Introduction to the Syin-Lu Foundation
The ECCT's Corporate Social Responsibility committee hosted a lunch on the topic "Introduction to the Syin-Lu Foundation - How the foundation is enriching lives in Taiwan". The event was held to inform ECCT members about the foundation to which every year, for the past 16 years, a portion of the proceeds from the ECCT's Europe Day Dinner have been donated. At the event Feng Bi-hua, Chairperson of the foundation, gave short opening remarks in which she thanked the ECCT for its support over the years, emphasising that the ECCT's donations have been put to good use. After this Lydia Liu, the foundation's Director of Public Affairs, gave an introduction to the foundation and its main programmes and activities.
Established in 1987, the Syin-Lu Foundation is a non-profit organization that promotes empowerment and economic self-sufficiency for people with disabilities and their families in Taiwan. The foundation provides support mainly to people with intellectual disabilities including developmental delay, intellectual disability, Down's syndrome, autism and cerebral palsy.
Through a variety of projects and a network of 30 branches located in Taipei, Taoyuan, Hsinchu and Kaohsiung, Yilan and Penghu, the foundation provides a range of services for people of all ages. Every year, the foundation provides comprehensive care and employment assistance for more than 5,000 people who are mentally and physically challenged.
The main programmes cover early intervention and psychological treatment for children and community living support for adults, employment skills and aged care.
The early intervention programme provides a professional team to help children with disabilities.

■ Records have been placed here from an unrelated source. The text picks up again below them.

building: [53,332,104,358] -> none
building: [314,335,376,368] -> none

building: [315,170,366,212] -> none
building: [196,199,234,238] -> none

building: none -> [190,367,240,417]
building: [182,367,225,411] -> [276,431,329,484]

This includes special education teachers, rehabilitation therapists and social workers, who arrange appropriate medication, treatment and rehabilitation in daily activities, enabling children with developmental delays to play and learn. In 2016 Syin-Lu directly supported 1,911 children with developmental delays to learn to walk, eat, brush their teeth, and explore the world.
The foundation's adult community life programme aims to strengthen communities to welcome and include people with disabilities by offering day care living services, leisure activity clubs and gatherings, counselling and lifelong learning courses. In 2016, 1,335 adults benefitted from the programme not only by providing activities but also helping marginalised people to cultivate interests and make new friends.

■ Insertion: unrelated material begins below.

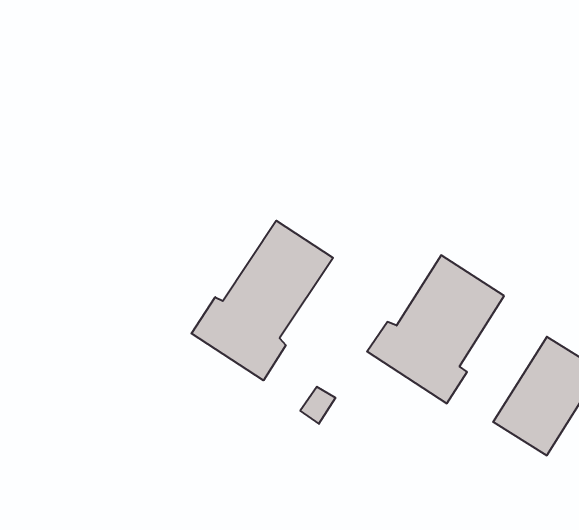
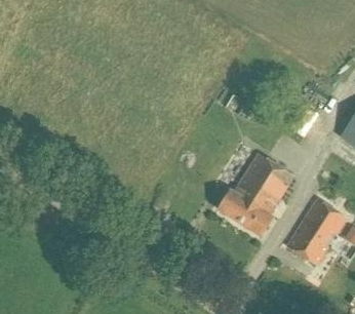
building: [191,221,333,380] -> none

The foundation helps youths with disabilities develop work skills through vocational assessment, pre-work and on-the-job training, job matching and employment advocacy. It also runs a sheltered workshop. In 2016, 1,974 adults found a job through the programme, thereby becoming more independent and making a contribution to society as well as their own families.

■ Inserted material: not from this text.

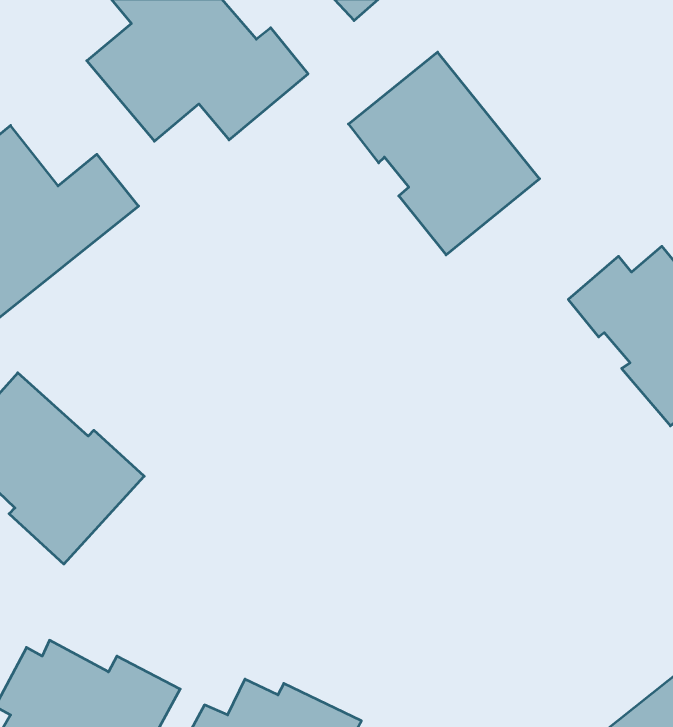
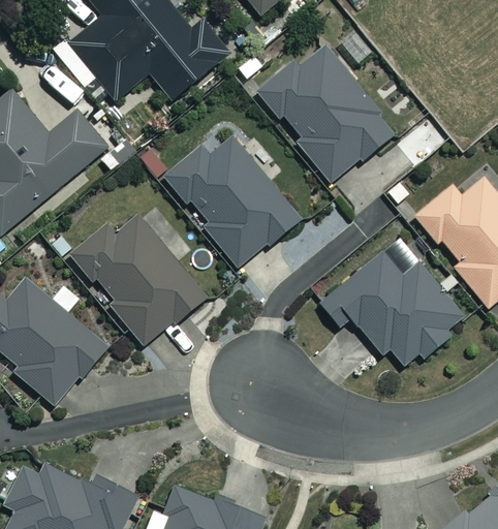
building: none -> [166,136,299,269]
building: none -> [69,212,204,346]
building: none -> [322,252,468,370]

Many jobs are through sheltered workshops which offer services including laundry and cleaning services, hand-made soap and baked goods.
For the elderly with intellectual disabilities who are unable to work, the foundation's aged care service provides accommodation support, a community-based resource network to fulfill health and aging-related needs and home delivery services. In 2016, the service took care of 210 elderly people to help them stay healthy and socially active and to help relieve the burden on their families.